EXERCISE PROMPT — Rewrite the material below, swapping each "longitude" for "lng" and keeping everything else unchanged. Leave the pictures out.

RECORDED DATA —
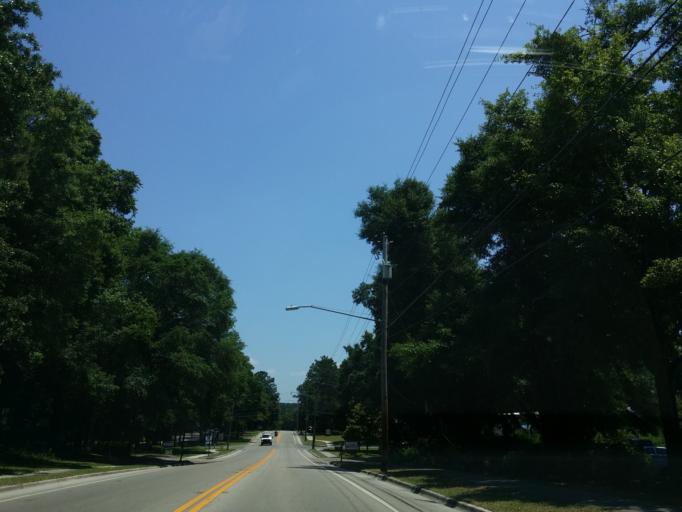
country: US
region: Florida
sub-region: Leon County
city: Tallahassee
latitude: 30.4691
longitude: -84.3557
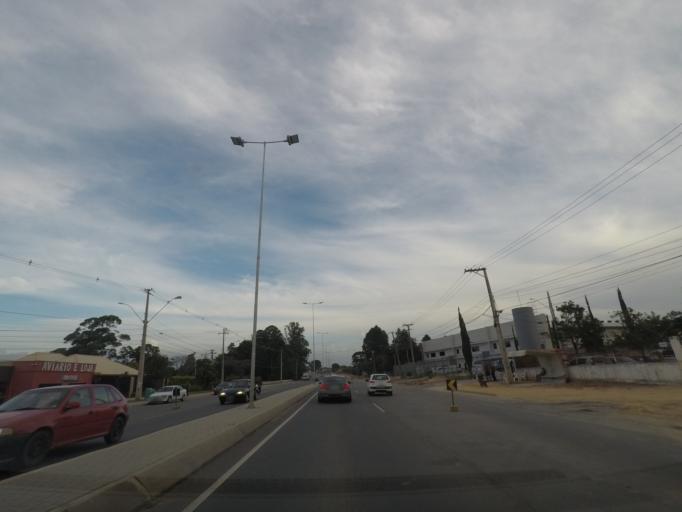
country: BR
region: Parana
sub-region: Colombo
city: Colombo
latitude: -25.3356
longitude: -49.2211
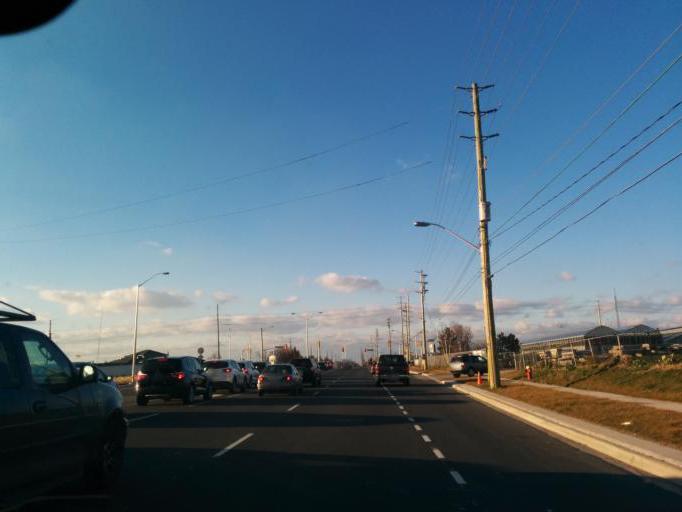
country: CA
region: Ontario
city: Oakville
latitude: 43.5071
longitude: -79.6956
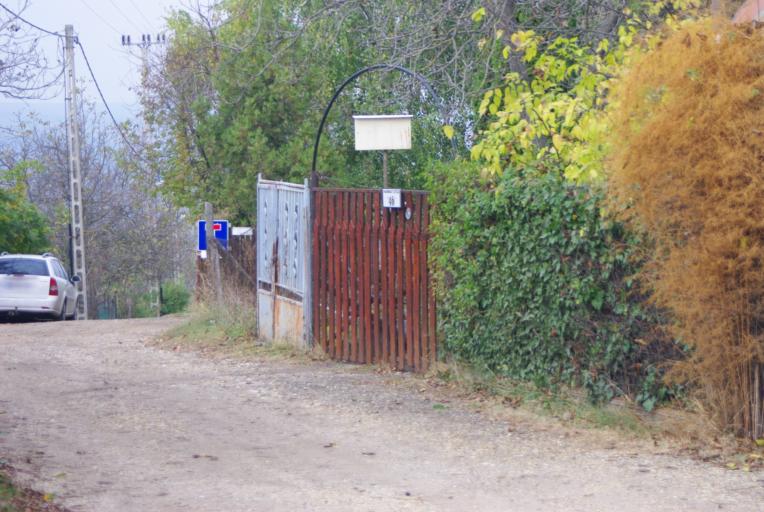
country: HU
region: Pest
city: Isaszeg
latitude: 47.5142
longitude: 19.3846
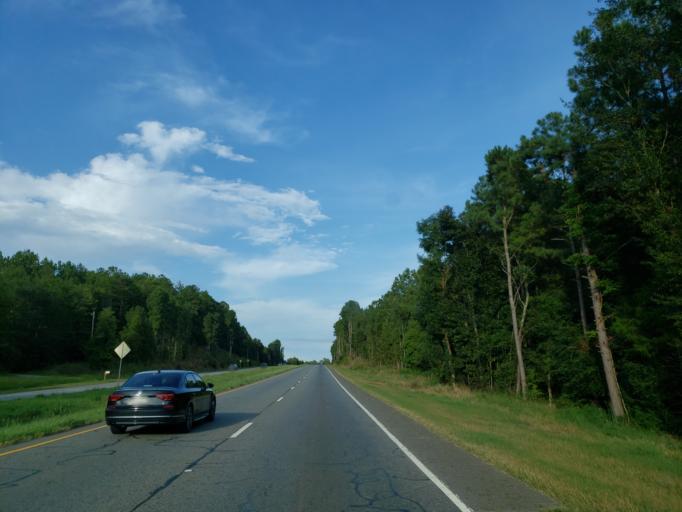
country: US
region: Georgia
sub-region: Bartow County
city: Euharlee
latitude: 34.2094
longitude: -84.9767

SOLUTION TO THE EXERCISE —
country: US
region: Florida
sub-region: Leon County
city: Tallahassee
latitude: 30.4691
lng: -84.3557
country: BR
region: Parana
sub-region: Colombo
city: Colombo
latitude: -25.3356
lng: -49.2211
country: CA
region: Ontario
city: Oakville
latitude: 43.5071
lng: -79.6956
country: HU
region: Pest
city: Isaszeg
latitude: 47.5142
lng: 19.3846
country: US
region: Georgia
sub-region: Bartow County
city: Euharlee
latitude: 34.2094
lng: -84.9767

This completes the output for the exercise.